Great beat (for the 14th time), a likable hook (you ain't ready yo you radio you ain't really ready) and some quotables (#factsonly) but this song really suffers from, um, being kinda pointless. It's just there and more often then not the repetitiveness is extremely grating. Although its really fun to hear Jay Z say "bruh" or "real *** CHEA", this is one of the only real useless tracks on the album. No real redeeming factor aside from the production and jay z doesn't seem to want to change that with his "verses". I understand songs like this have their place on an album (songs that are more anthems than anything) but they usually have SOMETHING to make it worthwhile. This and Part II are the only two songs I'd ever skip on this album.
Nickels and Dimes
In retrospect, I can't think of a better way to end the album than through a track whose sole purpose is the amalgamation of all the various aspects of a grown Hova. The fame (Johnny Cash I'm a real g/I cut myself today to see if I still bleed/success is so sublime I gotta do that from time to time), the bravado that stems from the hustle he came from (pardon my hubris/Stanley Kubrick/with eyes wide shut I could push two bricks), and the jumbled priorities (Sometimes I feel survivors guilt/I gave some money too this guy he got high as hell).

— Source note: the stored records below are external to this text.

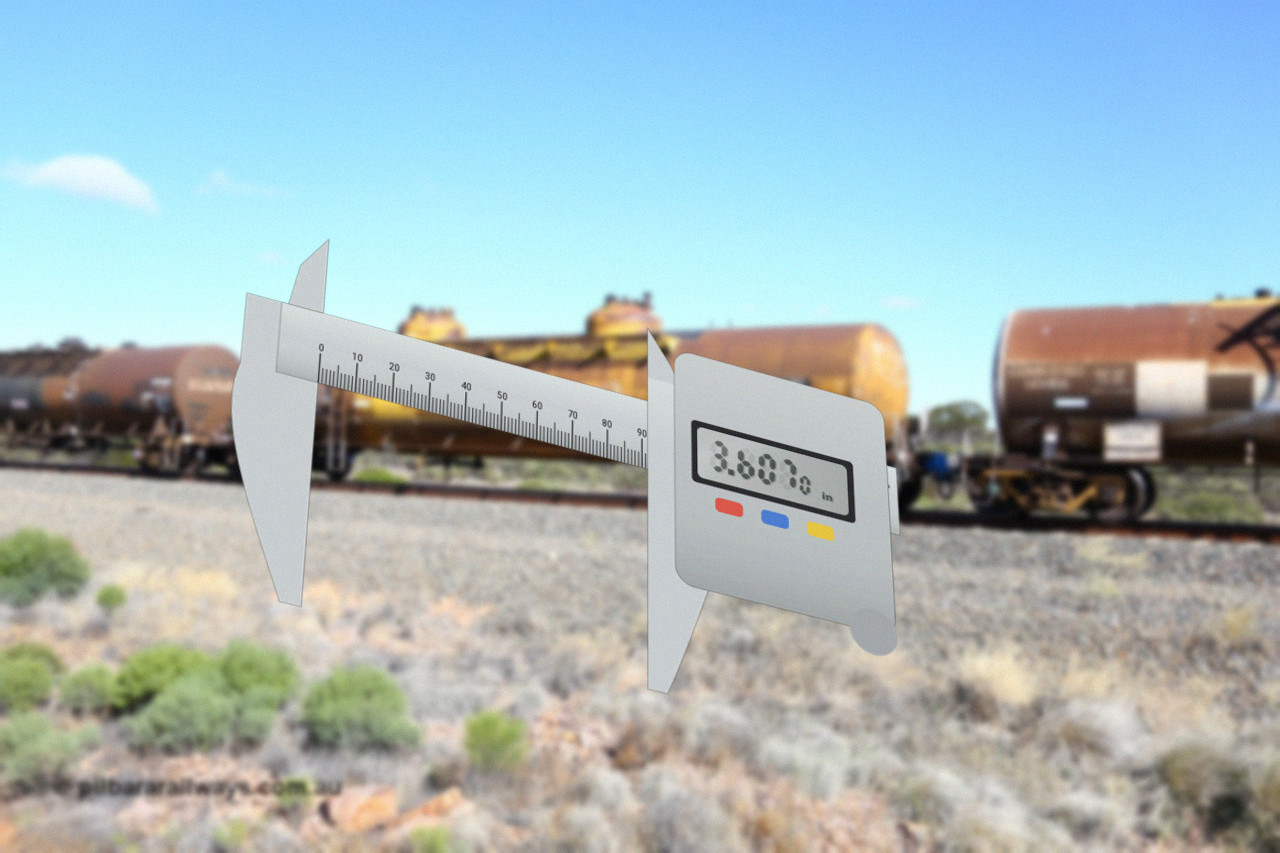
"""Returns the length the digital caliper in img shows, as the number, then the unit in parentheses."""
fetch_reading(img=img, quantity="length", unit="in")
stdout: 3.6070 (in)
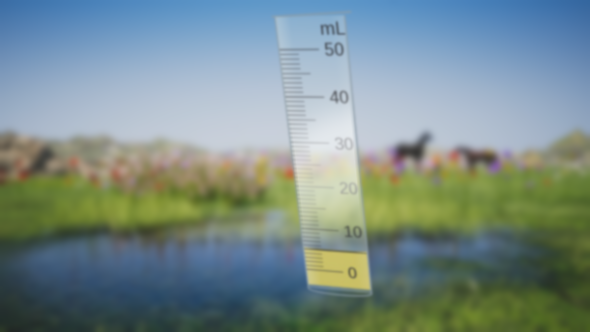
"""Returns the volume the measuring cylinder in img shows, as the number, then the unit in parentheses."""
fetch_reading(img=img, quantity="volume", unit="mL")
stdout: 5 (mL)
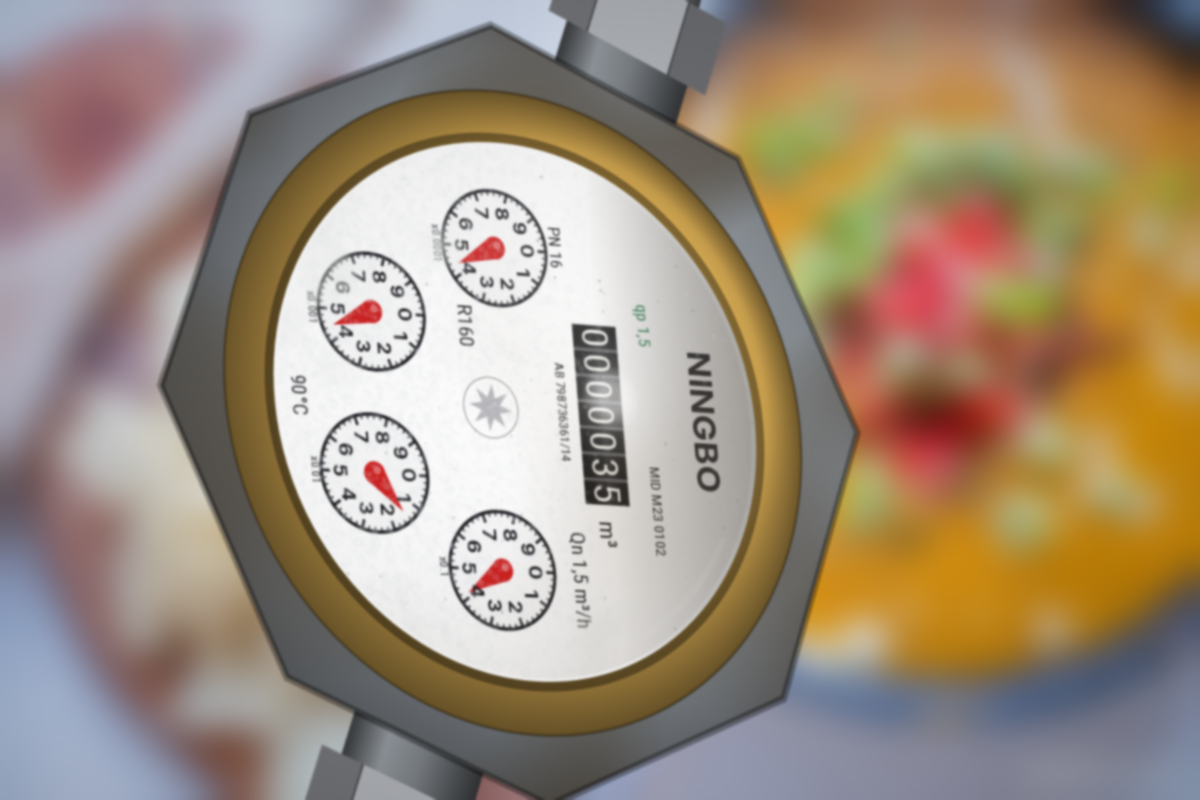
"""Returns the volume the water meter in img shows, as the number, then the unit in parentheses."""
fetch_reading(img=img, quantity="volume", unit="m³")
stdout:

He intertwines all aspects of the album effortlessly on this final track while shedding light on some new tidbits of knowledge that are surprisingly very insightful (purest form of giving is anonymous to anonymous) and fears that clearly highlight the double edged knife that is his entire life (the fact that he still feels like he could die for his niggas even with a daughter he loves more than life). All of this is supported by a beautiful sample, one that people say carries the song, but if anyone pays attention for more than one second it becomes clear that the content is as strong as ever.
8.375/10 = 8.4/10
As I guessed, it's slightly lower than Yeezus for me (8.7) but the more I listen to it the more it becomes one of my favorite releases of the year.